The early education industry is blessed to have many people who enter this business because they care about more than the money. But make no mistake, money is required if you want to stay in this industry. Over the years (especially during the recession), we’ve seen many people lose centers and schools or push to the edge bankruptcy because they weren’t willing to make the necessary decisions associated with good management. Many owners felt that it was their responsibility to take care of (“mother”) their teachers. In some cases, they felt guilty. They felt like failures because their center couldn’t afford the extra payroll cost so they spent themselves into deeper debt so their teachers could pay their bills. Incredibly noble…there is nothing like being the hero in somebody’s life even when they don’t know it, but you must have limits.

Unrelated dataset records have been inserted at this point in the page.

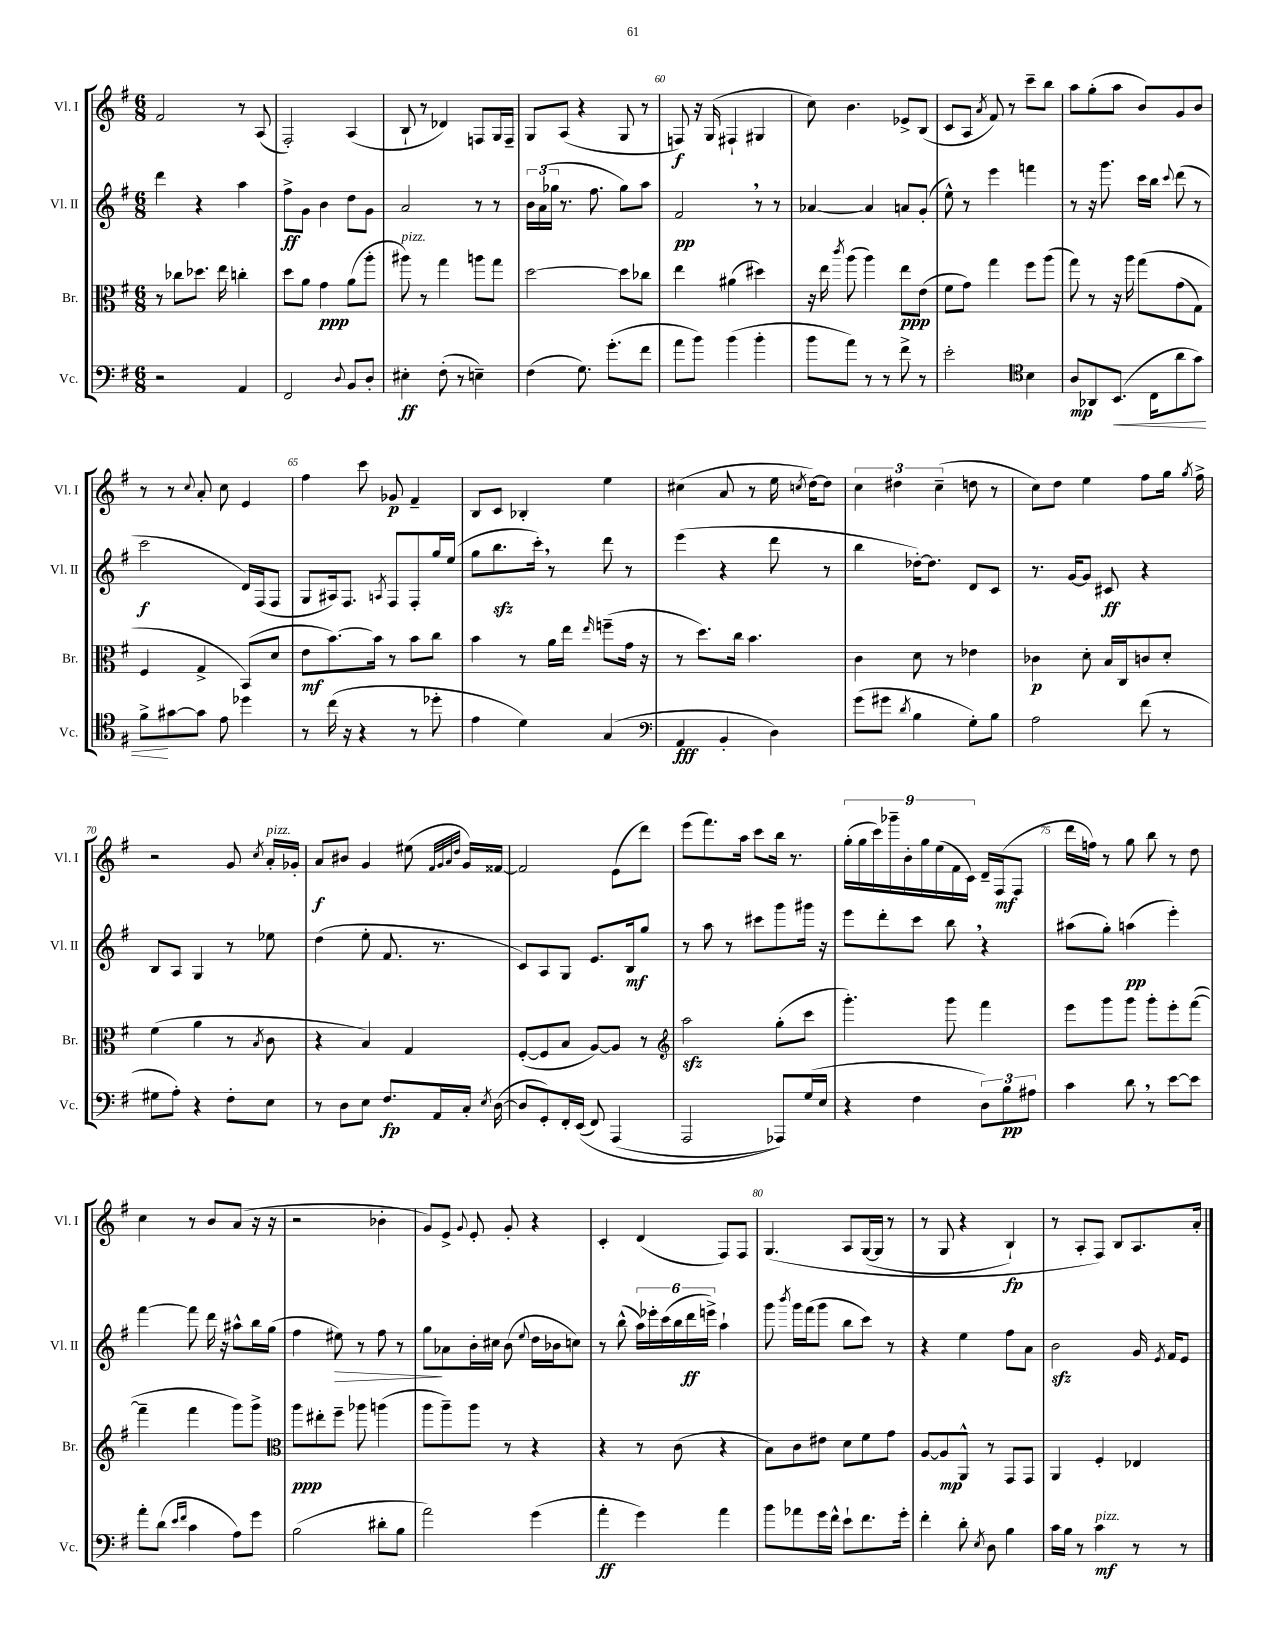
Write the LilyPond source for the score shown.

<<
\new StaffGroup <<
\new Staff = "s0" \with { instrumentName = "Vl. I" shortInstrumentName = "Vl. I" } {
    \clef treble \key g \major \numericTimeSignature \time 6/8
    \autoBeamOff fis'2 r8 a8( |
    fis2-.) a4( |
    b8-! r8 des'4) f8[ g16 f16]-- |
    g8[ a8]( r4 g8 r8 |
    f8\f) r16 g16( fis4-! gis4 |
    c''8) b'4. ees'8[-> b8]( |
    c'8[ a8] \acciaccatura { a'8 } fis'8) r8 c'''8[-- b''8] |
    a''8[ g''8-.( a''8] b'8[) g'8 b'8] |
    r8 r8 \appoggiatura { c''8 } a'8-. c''8 e'4 |
    fis''4 c'''8 ges'8\p fis'4-- |
    b8[ c'8] bes4-. e''4 |
    cis''4( a'8 r8 e''16 \acciaccatura { c''8 } d''16[~) d''8] |
    \tuplet 3/2 { c''4 dis''4 c''4--( } d''8 r8 |
    c''8[) d''8] e''4 fis''8[ g''16] \acciaccatura { g''8 } fis''16-> |
    r2 g'8 \acciaccatura { c''8 } a'16[-.^\markup { \italic "pizz." } ges'16]-. |
    a'8[\f bis'8] g'4 eis''8( \grace { fis'32[ g'32 a'32 d''32] } g'16[) fisis'16]~ |
    fisis'2 e'8[( d'''8]) |
    e'''8[( fis'''8.) a''16] c'''8[ b''16] r8. |
    \tuplet 9/8 { g''16[-.( g''16 c'''16) ges'''16-- b'16-. g''16 e''16( fis'16 c'16]) } d'16[-- fis16\mf( fis8] |
    d'''16[ f''16]) r8 g''8 b''8 r8 d''8 |
    c''4 r8 b'8[ a'8]( r16 r16 |
    r2 bes'4-. |
    g'8[) e'8]-> \appoggiatura { g'8 } e'8-. g'8-. r4 |
    c'4-. d'4( fis8[) fis8] |
    g4.\( a8[ g16~( g16] r8 |
    r8 g8 r4 b4-!\fp) |
    r8 a8[-. fis8]\) b8[ a8. a'16]-. \bar "|." |
}
\new Staff = "s1" \with { instrumentName = "Vl. II" shortInstrumentName = "Vl. II" } {
    \clef treble \key g \major \numericTimeSignature \time 6/8
    \autoBeamOff d'''4 r4 a''4 |
    fis''8[->\ff g'8] b'4 d''8[ g'8] |
    a'2 r8 r8 |
    \tuplet 3/2 { b'16[ a'16( ges''16] } r8. fis''8. ges''8[) a''8] |
    fis'2\pp \breathe r8 r8 |
    aes'4~ aes'4 a'8[ g'8]-.( |
    e''8-^) r8 e'''4 f'''4 |
    r8 r16 g'''8. c'''16[ b''16] \appoggiatura { c'''8 } d'''8( r8 |
    c'''2\f d'16[) fis16( fis8] |
    g8[ ais16) fis8.] \acciaccatura { a8 } fis8[ fis8-. g''16 e''16]( |
    g''8[ b''8.\sfz c'''16]-.) \breathe r8 d'''8 r8 |
    e'''4( r4 d'''8 r8 |
    b''4 des''16[~-.) des''8.] d'8[ c'8] |
    r8. g'16[~ g'8] cis'8\ff r4 |
    b8[ a8] g4 r8 ees''8 |
    d''4( e''8-. fis'8. r8. |
    c'8[) a8 g8] e'8.[ b16\mf g''8] |
    r8 a''8 r8 cis'''8[ g'''8 gis'''16] r16 |
    e'''8[ d'''8-. c'''8] b''8 \breathe r4 |
    ais''8[( g''8]-.) a''4\pp( e'''4-.) |
    fis'''4~ fis'''8 d'''16 r16 ais''8[-^ b''16 g''16]( |
    fis''4 eis''8\>) r8 fis''8 r8 |
    g''8[\! aes'8 b'16-. cis''16] b'8( \appoggiatura { e''8 } d''16[ bes'16 c''8]) |
    r8 b''8-^( \tuplet 6/4 { a''16[) ees'''16-. c'''16( b''16 d'''16\ff e'''16]->) } a''4-! |
    g'''8 \acciaccatura { b'''8 } g'''16[ fis'''16( g'''8] b''8[ c'''8]) r8 |
    r4 e''4 fis''8[ a'8] |
    b'2\sfz g'16 \acciaccatura { e'8 } fis'16[ e'8] \bar "|." |
}
\new Staff = "s2" \with { instrumentName = "Br." shortInstrumentName = "Br." } {
    \clef alto \key g \major \numericTimeSignature \time 6/8
    \autoBeamOff r8 ces''8[ des''8.] e''16 c''4-. |
    d''8[ a'8] g'4\ppp a'8[( a''8]-. |
    ais''8^\markup { \italic "pizz." }) r8 g''4 a''8[ g''8] |
    d''2~ d''8[ ces''8] |
    e''4 ais'4( dis''4) |
    r16 e''16 \acciaccatura { c'''8 } a''8( a''4) e''8[\ppp e'8]( |
    fis'8[ g'8]) g''4 fis''8[ a''8]( |
    g''8) r8 r16 a''16 g''8[\( g'8( g8]) |
    fis4 g4-> b,8[(\) d'8] |
    e'8[\mf b'8.~) b'16] r8 b'8[ c''8] |
    b'4 r8 a'16[ e''16] \grace { e''16 } f''8[--( g'16] r16 |
    r8 d''8.[) c''16] b'4. |
    c'4 d'8 r8 ees'4 |
    ces'4\p d'8-. b16[ c16 c'8 d'8]-. |
    fis'4( a'4 r8 \acciaccatura { b8 } c'8 |
    r4 b4) g4 |
    fis8[~-.( fis8 b8] a8[~) a8] r8 |
    \clef treble a''2\sfz g''8[-.( c'''8] |
    g'''4.-.) g'''8 fis'''4 |
    e'''8[ g'''8 g'''8] g'''8[-. e'''8-. fis'''8]~( |
    fis'''4-- fis'''4 g'''8[) g'''8]-> |
    \clef alto a''8[\ppp eis''8-. fis''8]-- aes''8 a''4( |
    a''8[ a''8--) a''8] r8 r4 |
    r4 r8 c'8( r4 |
    b8[) c'8 eis'8] d'8[ fis'8 g'8] |
    a8[~ a8\mp a,8]-^ r8 g,8[ g,8] |
    a,4 fis4-. ees4 \bar "|." |
}
\new Staff = "s3" \with { instrumentName = "Vc." shortInstrumentName = "Vc." } {
    \clef bass \key g \major \numericTimeSignature \time 6/8
    \autoBeamOff r2 a,4 |
    fis,2 \appoggiatura { d8 } b,8[ d8]-. |
    eis4-.\ff fis8-.( r8 e4--) |
    fis4( g8.) g'8.[-.( fis'8] |
    a'8[ b'8]) b'4( b'4-. |
    b'8[ a'8]) r8 r8 fis'8-> r8 |
    e'2-. \clef tenor b4 |
    a8[\mp aes,8 b,8.]\<( c16[ a'8 g'8]) |
    fis'8[->\! gis'8~ gis'8] e'8 des''4 |
    r8 c''16( r16 r4 r8 des''8-. |
    e'4 d'4) g4( |
    \clef bass a,4\fff b,4-. d4) |
    g'8[( gis'8] \acciaccatura { d'8 } b4 g8[-.) b8] |
    a2 fis'8( r8 |
    gis8[ a8]-.) r4 fis8[-. e8] |
    r8 d8[ e8] fis8.[\fp a,16 c16]-. \acciaccatura { e8 } d16~( |
    d8[ g,8-.) fis,16-. e,16](\( fis,8) a,,4( |
    a,,2 aes,,8[)\) g16( e16] |
    r4 fis4 \tuplet 3/2 { d8[) b8\pp ais8] } |
    c'4 d'8 \breathe r8 e'8[~ e'8] |
    a'8[-. d'8]( \grace { e'16[ fis'16] } c'4 a8[) g'8] |
    b2( dis'8[-. b8] |
    a'2) g'4( |
    a'4-.\ff g'4) a'4 |
    b'8[ aes'8 g'16 fis'16]-^ e'8[-! fis'8. g'16]-. |
    fis'4-. d'8-. \acciaccatura { e8 } d8 b4 |
    c'16[ b16] r8 c'4\mf^\markup { \italic "pizz." } r8 r8 \bar "|." |
}
>>
>>
\layout { \context { \Score currentBarNumber = #56 \override BarNumber.break-visibility = ##(#f #t #t) barNumberVisibility = #(every-nth-bar-number-visible 5) } }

The most common and costly mistake we make in this business is the failure to control payroll costs. The second most costly mistake is providing lackluster service because teachers and other employees don’t understand or don’t care about meeting the expectations of their employer or director—you. Good, honest, hard-working, caring teachers and other staff members deserve the very best career environment possible from the centers and schools that employ them. These are your committed people. These people are your core staff. These are the people that you don’t have to worry about–much. However, your non-core staff requires more guidance—not mothering, guidance. If your non-core staff understands that hours go to the best employees and that you (their boss not mother) can teach them how to be “best”, then you will have the solid platform you need to fix or prevent the two biggest and most costly mistakes in the business.

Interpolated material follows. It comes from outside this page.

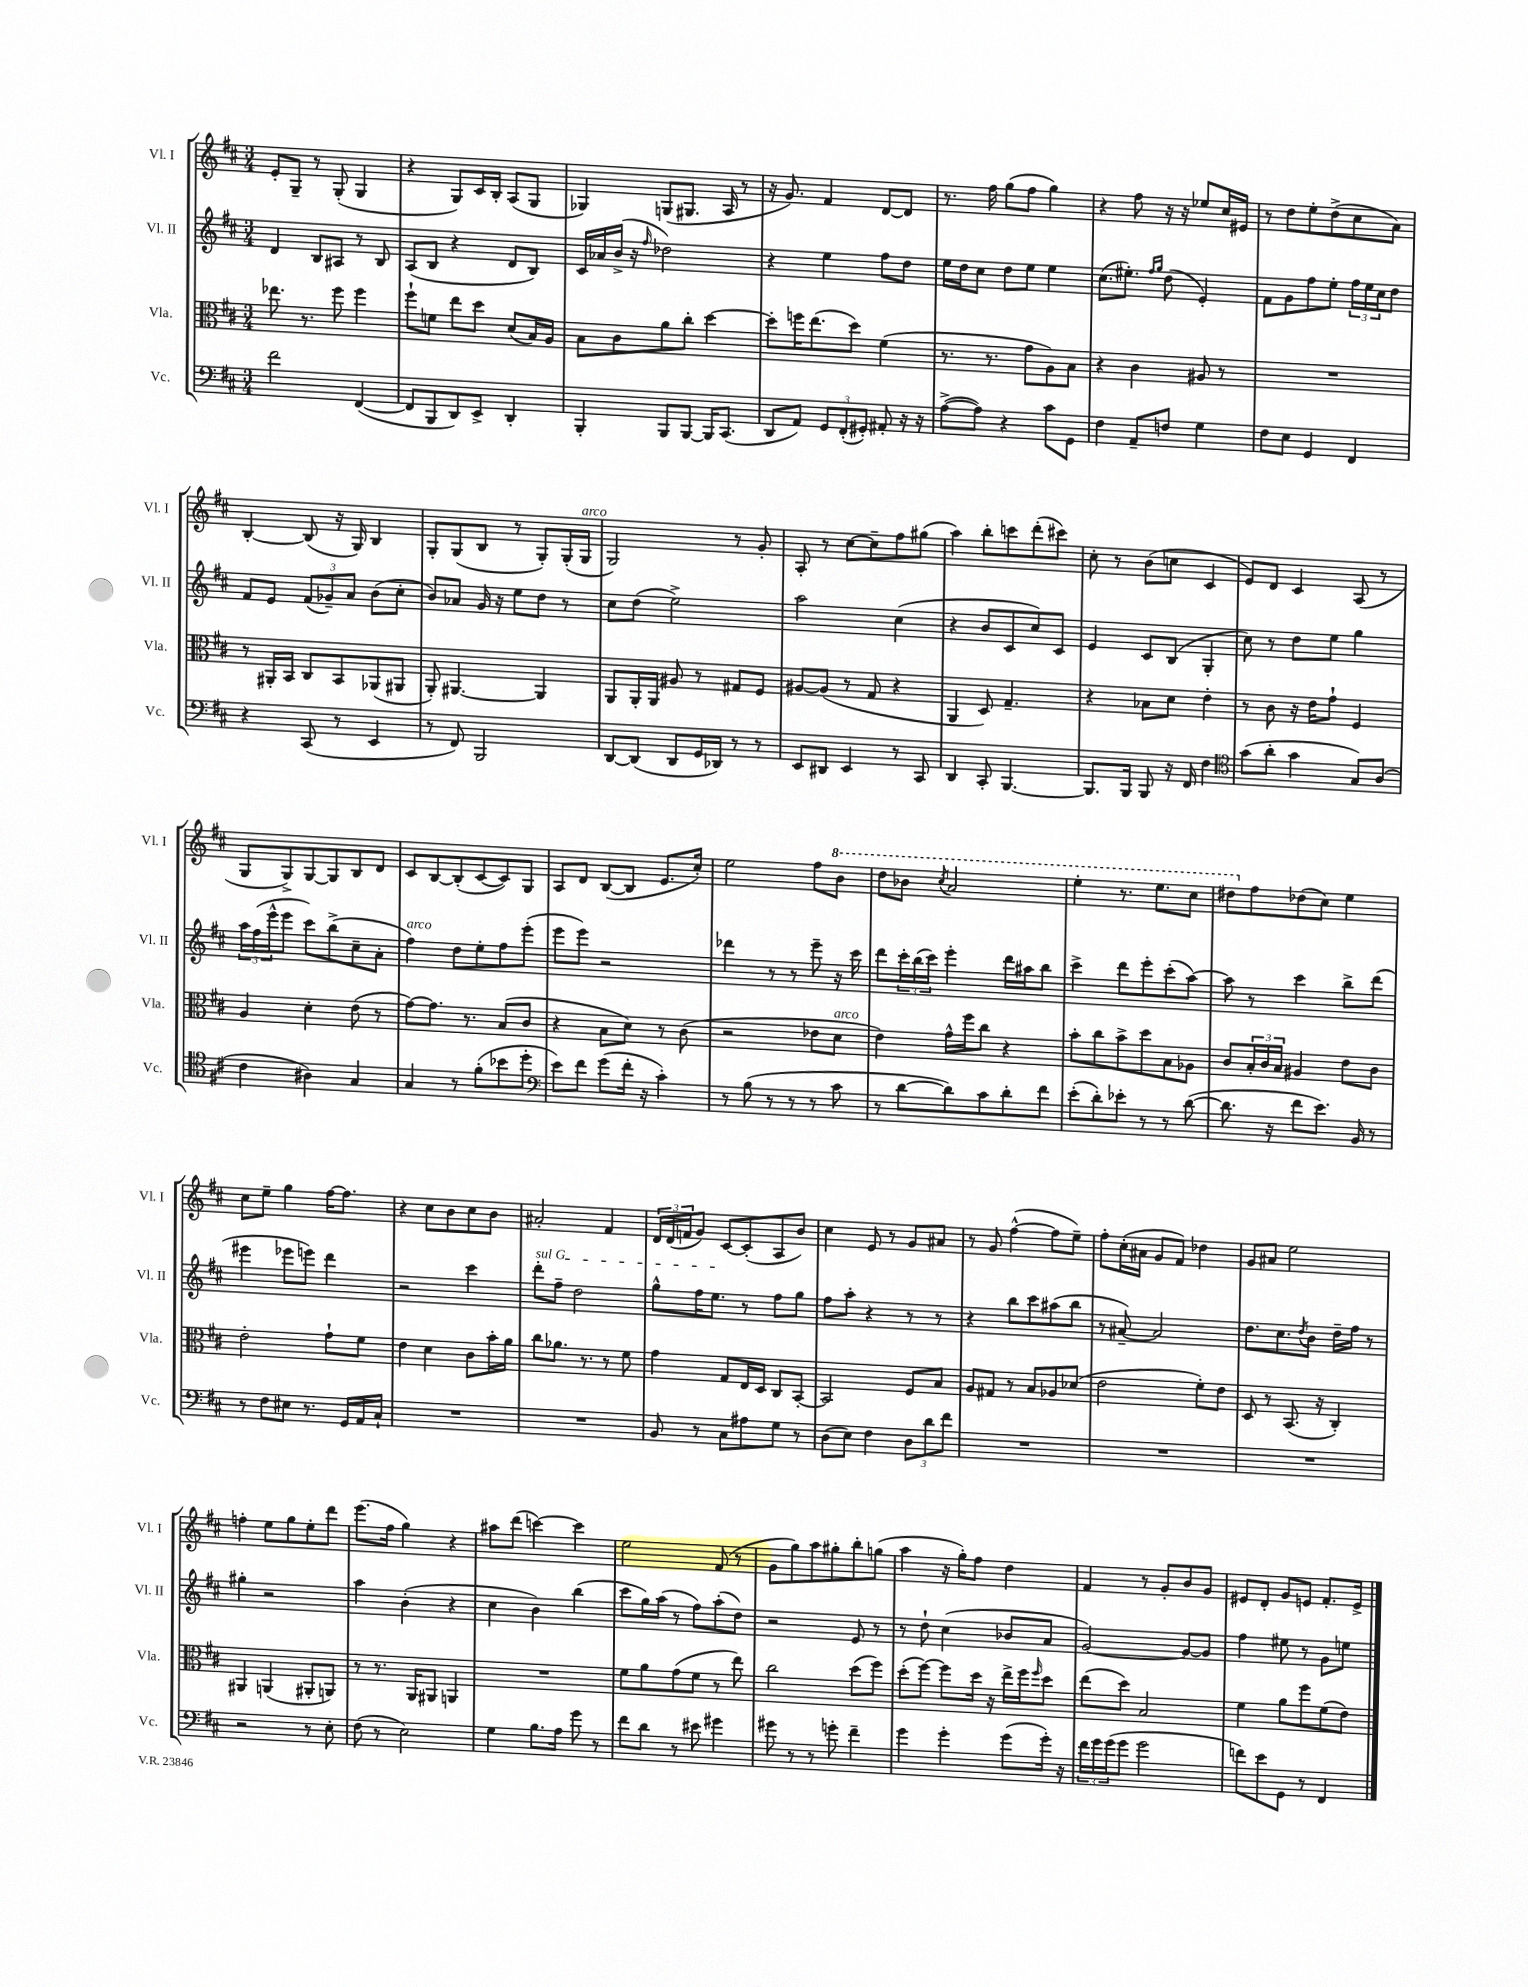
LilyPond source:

When you’re faced with making that decision between mothering and management, try to remember that running a better, more profitable center or school allows you to build a bigger business that will serve more children, provide jobs for more teachers and give you and your family the benefits and choices that come with greater financial success. Entrepreneurs and their families sacrifice a lot to create something from nothing. You deserve to keep the rewards you’ve earned.